In parallel to this growth in off-field management has been the boom of player power. The Wallabies now have ‘on-field leaders’ beyond the captain whereas teams of yesteryear just had ‘players’. Players who were expected to make decisions. Sometimes on their own.

Imagine, if you will, Alan Jones inviting Stan Pilecki to become part of his 1984 team’s on-field leadership group.


AJ: Stan, I would like you to be a member of the on-field leadership group.

SP: (silence, only just broken by the crumpling of an empty durry packet)

AJ: Stan, I …

SP: (Interrupting) I heard you. Piss off.

AJ: Right on.

It would be easy to deride player power given the concept’s standard bearers’, the Brumbies, had such a recent nose-dive to the depths of the Super Rugby table, but such claims could be well countered by the performance of England’s 2007 World Cup team.

The later collectively shook off the tyranny of poor coaching and got themselves into a final they had no chance of making otherwise.

Their inspirational rise still shits me to this day.


Yet it is a truth, universally acknowledged, that every world cup winning team has had at its helm a brilliant leader.

And look at them – Kirk, Farr-Jones, Pienaar, Eales, Johnson and Smit – legends to a man. However, a less giddy assessment would rate their leadership abilities pretty much the same had they not been lucky enough to raise the William Webb Ellis trophy.

Beyond this rarefied few there are others of recent years who have tossed a coin or two with distinction.

Tana Umaga, Richie McCaw, Ryan Jones, Paul O’Connell and Sergio Parisse stand out. What makes these men great leaders?

Some men can’t play but can lead and this in itself presents a problem. George Gregan and Steve Borthwick were arguably retained beyond their useful time often on the basis of the leadership that they brought to the squad.

Both decisions probably hurt their respective teams although Borthwick’s removal came much, much quicker than Gregan’s.

But when it comes time to remove a captain how do you go about it? Do you make like the French revolution and just let all of the pretenders bicker and fight among each other until a new Napoleon marches forward?

Or do you make the coup de gras and the new king’s anointment in the same movement and then protect the chosen one like some US-backed third world despot?


Perhaps, as the world cup now dominates the rugby world, too much is made of retaining the captaincy. I’m not advocating that it be passed around like a soggy doobie at a John Buttler Trio concert. It is obviously a responsibility of some weight unto which (again like the doobie) there is no standard response.

Captains come in all shapes and sizes and between two of my personal favourites, Alan Border and Wally Lewis, there is a wide stretch. To illustrate the point, who would you rather be captained by; Sir Frank Worrell, Mark Loane or Douglas Jardine?

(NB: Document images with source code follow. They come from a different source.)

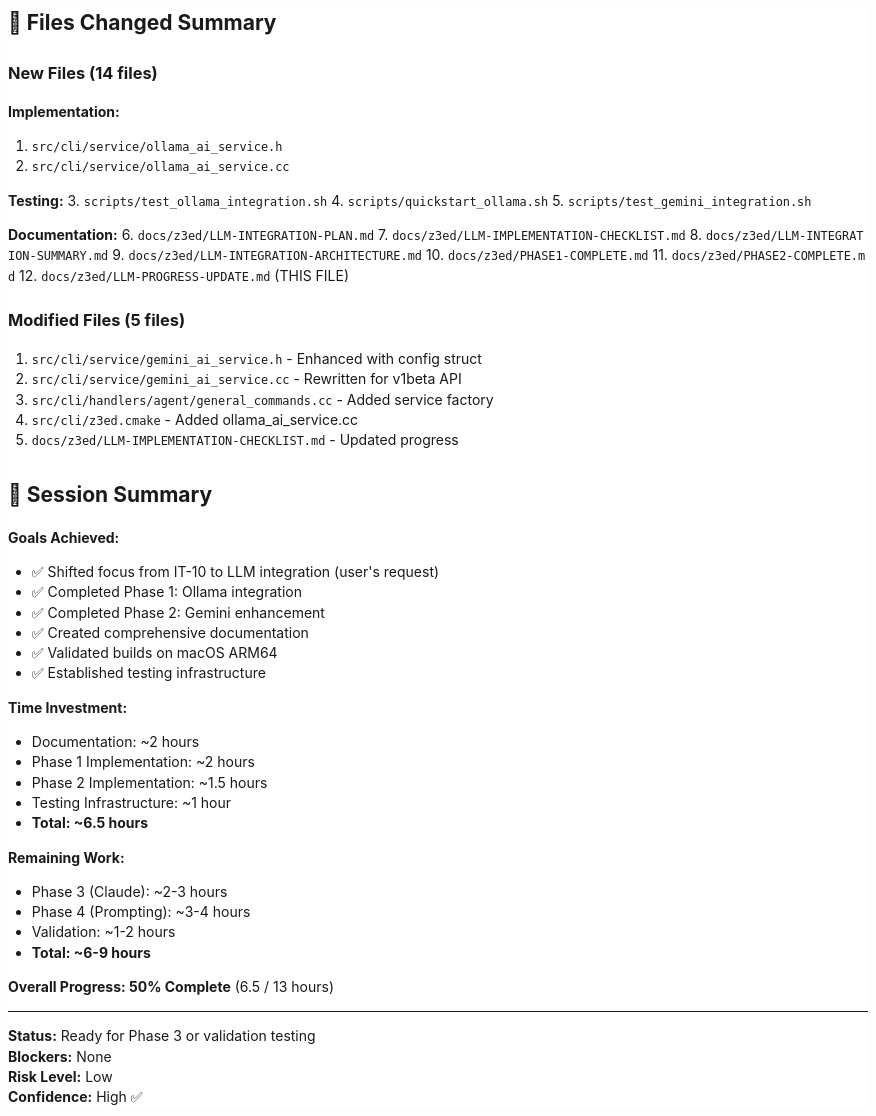 ## 📝 Files Changed Summary

### New Files (14 files)
**Implementation:**
1. `src/cli/service/ollama_ai_service.h`
2. `src/cli/service/ollama_ai_service.cc`

**Testing:**
3. `scripts/test_ollama_integration.sh`
4. `scripts/quickstart_ollama.sh`
5. `scripts/test_gemini_integration.sh`

**Documentation:**
6. `docs/z3ed/LLM-INTEGRATION-PLAN.md`
7. `docs/z3ed/LLM-IMPLEMENTATION-CHECKLIST.md`
8. `docs/z3ed/LLM-INTEGRATION-SUMMARY.md`
9. `docs/z3ed/LLM-INTEGRATION-ARCHITECTURE.md`
10. `docs/z3ed/PHASE1-COMPLETE.md`
11. `docs/z3ed/PHASE2-COMPLETE.md`
12. `docs/z3ed/LLM-PROGRESS-UPDATE.md` (THIS FILE)

### Modified Files (5 files)
1. `src/cli/service/gemini_ai_service.h` - Enhanced with config struct
2. `src/cli/service/gemini_ai_service.cc` - Rewritten for v1beta API
3. `src/cli/handlers/agent/general_commands.cc` - Added service factory
4. `src/cli/z3ed.cmake` - Added ollama_ai_service.cc
5. `docs/z3ed/LLM-IMPLEMENTATION-CHECKLIST.md` - Updated progress

## 🎯 Session Summary

**Goals Achieved:**
- ✅ Shifted focus from IT-10 to LLM integration (user's request)
- ✅ Completed Phase 1: Ollama integration
- ✅ Completed Phase 2: Gemini enhancement
- ✅ Created comprehensive documentation
- ✅ Validated builds on macOS ARM64
- ✅ Established testing infrastructure

**Time Investment:**
- Documentation: ~2 hours
- Phase 1 Implementation: ~2 hours
- Phase 2 Implementation: ~1.5 hours
- Testing Infrastructure: ~1 hour
- **Total: ~6.5 hours**

**Remaining Work:**
- Phase 3 (Claude): ~2-3 hours
- Phase 4 (Prompting): ~3-4 hours
- Validation: ~1-2 hours
- **Total: ~6-9 hours**

**Overall Progress: 50% Complete** (6.5 / 13 hours)

---

**Status:** Ready for Phase 3 or validation testing  
**Blockers:** None  
**Risk Level:** Low  
**Confidence:** High ✅

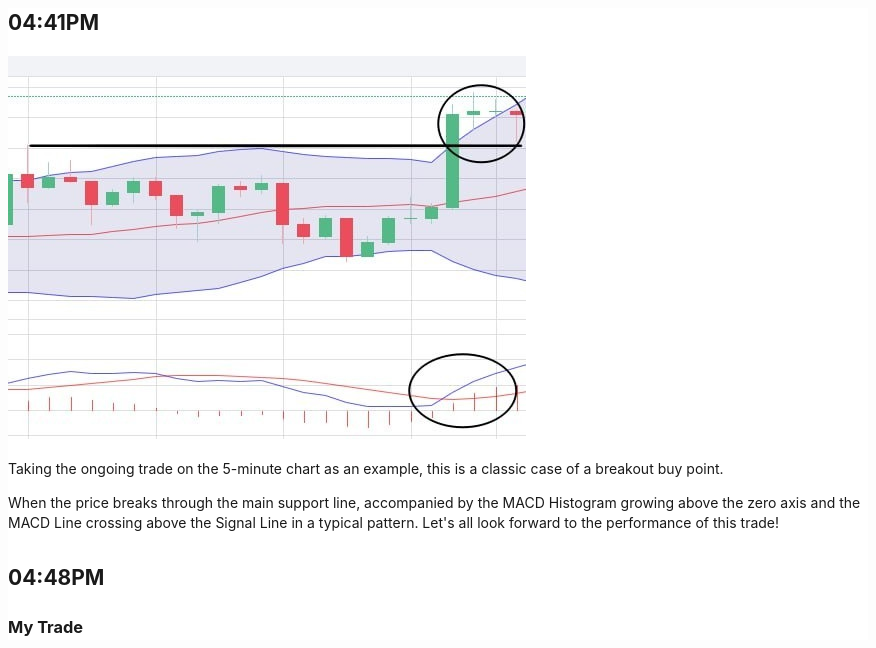 ## 04:41PM

![2024-02-22_16.41.44_20b0b6fb.jpg](images/2024-02-22_16.41.44_20b0b6fb.jpg)

Taking the ongoing trade on the 5-minute chart as an example, this is a classic case of a breakout buy point.

When the price breaks through the main support line, accompanied by the MACD Histogram growing above the zero axis and the MACD Line crossing above the Signal Line in a typical pattern.
Let's all look forward to the performance of this trade!

## 04:48PM

### My Trade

There is of course no right or wrong answer, only a demonstration of the differing needs of each individual for appropriate leadership.

For mine, I want the sort of captain described by fellow Roarer, Grimmace: “a bloke who makes me want to put a hard shot on the fridge when I go for a beer during the game”. Isn’t that a great line?

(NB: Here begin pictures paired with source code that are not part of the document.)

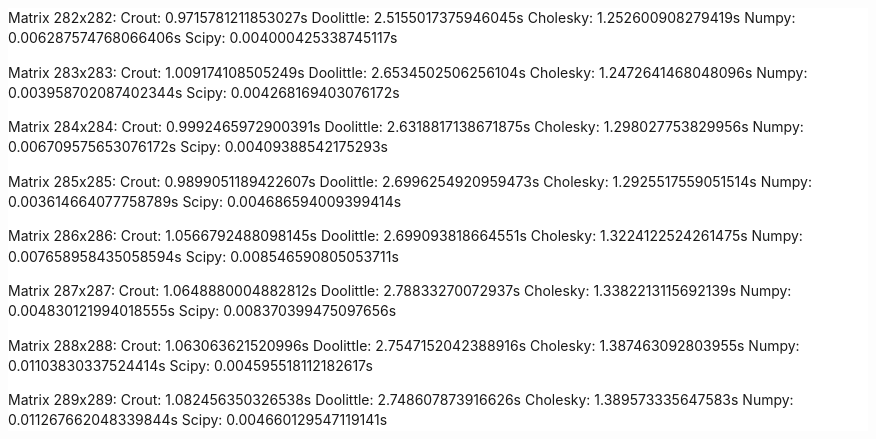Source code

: Matrix 282x282:
    Crout:     0.9715781211853027s
    Doolittle: 2.5155017375946045s
    Cholesky:  1.252600908279419s
    Numpy:     0.006287574768066406s
    Scipy:     0.004000425338745117s

Matrix 283x283:
    Crout:     1.009174108505249s
    Doolittle: 2.6534502506256104s
    Cholesky:  1.2472641468048096s
    Numpy:     0.003958702087402344s
    Scipy:     0.004268169403076172s

Matrix 284x284:
    Crout:     0.9992465972900391s
    Doolittle: 2.6318817138671875s
    Cholesky:  1.298027753829956s
    Numpy:     0.006709575653076172s
    Scipy:     0.00409388542175293s

Matrix 285x285:
    Crout:     0.9899051189422607s
    Doolittle: 2.6996254920959473s
    Cholesky:  1.2925517559051514s
    Numpy:     0.003614664077758789s
    Scipy:     0.004686594009399414s

Matrix 286x286:
    Crout:     1.0566792488098145s
    Doolittle: 2.699093818664551s
    Cholesky:  1.3224122524261475s
    Numpy:     0.007658958435058594s
    Scipy:     0.008546590805053711s

Matrix 287x287:
    Crout:     1.0648880004882812s
    Doolittle: 2.78833270072937s
    Cholesky:  1.3382213115692139s
    Numpy:     0.004830121994018555s
    Scipy:     0.008370399475097656s

Matrix 288x288:
    Crout:     1.063063621520996s
    Doolittle: 2.7547152042388916s
    Cholesky:  1.387463092803955s
    Numpy:     0.01103830337524414s
    Scipy:     0.004595518112182617s

Matrix 289x289:
    Crout:     1.082456350326538s
    Doolittle: 2.748607873916626s
    Cholesky:  1.389573335647583s
    Numpy:     0.011267662048339844s
    Scipy:     0.004660129547119141s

To me, the great variability in styles of captaincy supports my contention that the importance of a player retaining the captaincy is often exaggerated.

As much as Border was the captain for his time and Lewis for his, perhaps under different circumstances Rocky Elsom would make a great Australian captain.

Without the burden of turning promise into trophies, perhaps he would look less wet cur and more something like a racehorse undersized. But let us not flog dead horses and call into question Elsom’s captaincy again. I fear we’ll have the whole World Cup to do that.

Let’s remove the specifics and ask why is it so hard to remove a captain and should it be such a big deal? Does captaincy even matter?


I fear I am but yet kicking pebbles on the path to my base camp so let me direct your response towards the titular question and rephrase the question thus – could one captain ‘dismount’ and his replacement take over without skipping a beat, or would too much of the rhythm be lost?

OldManEmu, I promise I’ll get to the bottom of this.